Inheritance of the full-color kernels in this collection suggests an alternative interpretation. Crossed recurrently with r-g the full-color class produces 1/2 colorless: 1/4 pale: 1/4 full color. Testcross progeny of the pale class again are 1/2 colorless: 1/2 pale. Thus an independently assorting amplifier of r action is responsible for full color. Were such an amplifier unstable, its action on a responsive but stable hypomorphic r allele would give the same pattern of inheritance described in the preceding paragraph.

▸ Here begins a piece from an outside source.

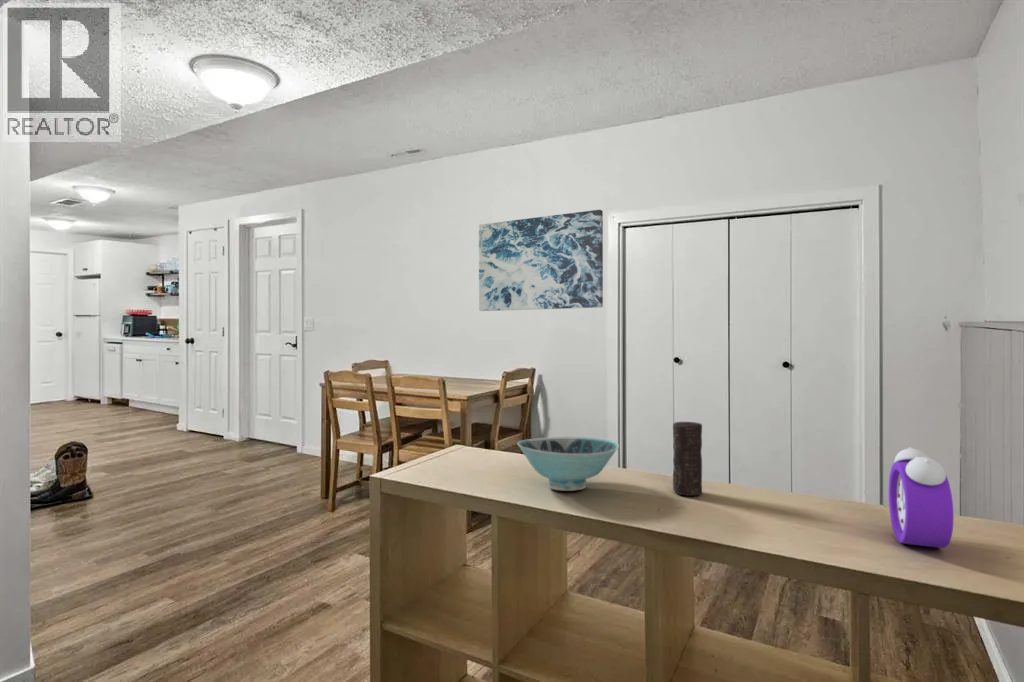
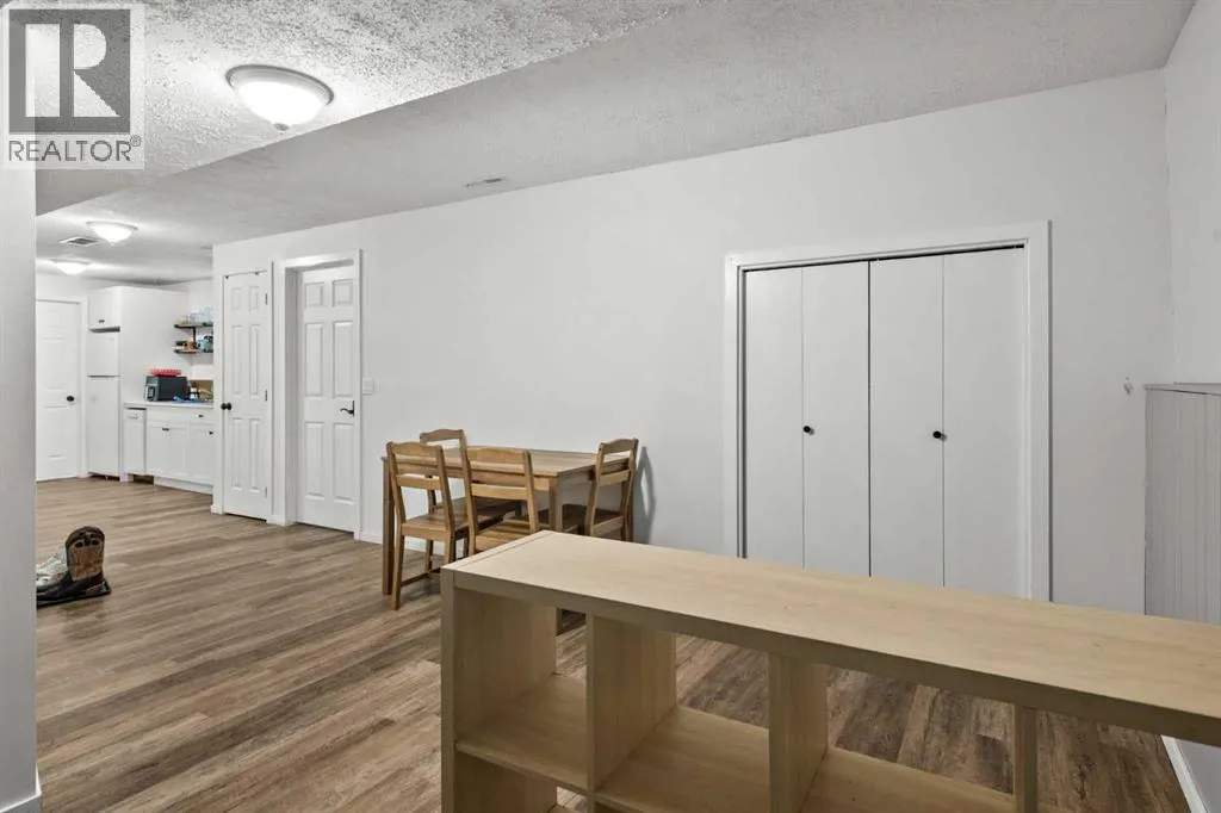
- wall art [478,209,604,312]
- alarm clock [888,446,955,549]
- candle [672,421,703,497]
- bowl [516,436,620,492]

Germinal revertants were sought to help distinguish between the two categories of interpretation. The question posed is whether revertants would segregate as alleles of r or of an unlinked amplifier locus.
Full-color revertants proved uncommon. Five were established among 102,700 testcross progeny of a true-breeding spotted strain. Serial backcrosses of full color with r-g produced 1/2 colorless: 1/4 pale: 1/4 full color. When tested similarly, the pale segregants produced 1/2 colorless: 1/2 pale, as before. When pollinated with an r-g strain carrying the unstable amplifier (provisionally arv-m) the pale class was replaced by spotted. Hence the revertant class behaved as the polymorphic full-color class present in the original collection. This outcome is consistent with germinal reversion occurring not at r but at the unstable amplifier locus.
One revertant (NI-5874) was tested for allelism with the unstable amplifier by pollinating their F1 with stable, pale R-r:Ven594. The resulting kernels were all either dark or spotted, none light pale, the class expected had there been recombination between the revertant and arv-m.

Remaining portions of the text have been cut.